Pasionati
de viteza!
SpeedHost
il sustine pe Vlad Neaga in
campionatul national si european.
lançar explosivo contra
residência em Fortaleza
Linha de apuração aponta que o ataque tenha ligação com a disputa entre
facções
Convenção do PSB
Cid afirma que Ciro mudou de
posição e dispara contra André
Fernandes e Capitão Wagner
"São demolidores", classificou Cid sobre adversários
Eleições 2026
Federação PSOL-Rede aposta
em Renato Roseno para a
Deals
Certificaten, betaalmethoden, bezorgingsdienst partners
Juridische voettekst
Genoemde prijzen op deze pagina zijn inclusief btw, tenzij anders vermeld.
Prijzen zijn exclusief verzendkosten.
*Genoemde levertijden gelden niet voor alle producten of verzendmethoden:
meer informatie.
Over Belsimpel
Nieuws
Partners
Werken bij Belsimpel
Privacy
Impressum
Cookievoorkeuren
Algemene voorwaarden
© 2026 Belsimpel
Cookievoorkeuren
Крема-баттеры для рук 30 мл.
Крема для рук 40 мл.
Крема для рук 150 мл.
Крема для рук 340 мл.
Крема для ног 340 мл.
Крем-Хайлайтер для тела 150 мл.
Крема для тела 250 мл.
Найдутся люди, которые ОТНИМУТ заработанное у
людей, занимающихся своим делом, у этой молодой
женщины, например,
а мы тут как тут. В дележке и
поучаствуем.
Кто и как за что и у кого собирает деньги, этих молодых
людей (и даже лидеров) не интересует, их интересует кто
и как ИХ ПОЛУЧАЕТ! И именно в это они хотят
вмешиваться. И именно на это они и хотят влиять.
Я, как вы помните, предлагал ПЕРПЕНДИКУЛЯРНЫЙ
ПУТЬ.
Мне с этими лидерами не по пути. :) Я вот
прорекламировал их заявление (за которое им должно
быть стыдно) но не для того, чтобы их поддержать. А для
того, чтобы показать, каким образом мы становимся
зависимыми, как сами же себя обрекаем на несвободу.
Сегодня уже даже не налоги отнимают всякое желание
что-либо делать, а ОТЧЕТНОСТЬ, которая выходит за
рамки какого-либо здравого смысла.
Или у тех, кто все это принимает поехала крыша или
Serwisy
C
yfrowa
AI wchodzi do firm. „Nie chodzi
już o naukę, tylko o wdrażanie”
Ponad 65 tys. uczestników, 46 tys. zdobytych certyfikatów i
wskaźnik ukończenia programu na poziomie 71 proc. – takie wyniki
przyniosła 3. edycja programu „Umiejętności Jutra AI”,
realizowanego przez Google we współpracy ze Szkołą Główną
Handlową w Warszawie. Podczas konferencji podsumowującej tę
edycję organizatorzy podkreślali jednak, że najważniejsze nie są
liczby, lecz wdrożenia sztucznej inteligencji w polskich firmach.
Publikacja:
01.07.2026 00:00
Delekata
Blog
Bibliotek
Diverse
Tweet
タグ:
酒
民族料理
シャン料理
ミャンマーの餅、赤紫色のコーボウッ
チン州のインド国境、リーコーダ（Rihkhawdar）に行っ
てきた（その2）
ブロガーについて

===============

= EXERCISE PROMPT =
Quote the entries word for word, everything from the very start down through the line containing "Fernandes e Capitão Wagner", and include that line.

= RESULT OF THIS TASK =
Pasionati
de viteza!
SpeedHost
il sustine pe Vlad Neaga in
campionatul national si european.
lançar explosivo contra
residência em Fortaleza
Linha de apuração aponta que o ataque tenha ligação com a disputa entre
facções
Convenção do PSB
Cid afirma que Ciro mudou de
posição e dispara contra André
Fernandes e Capitão Wagner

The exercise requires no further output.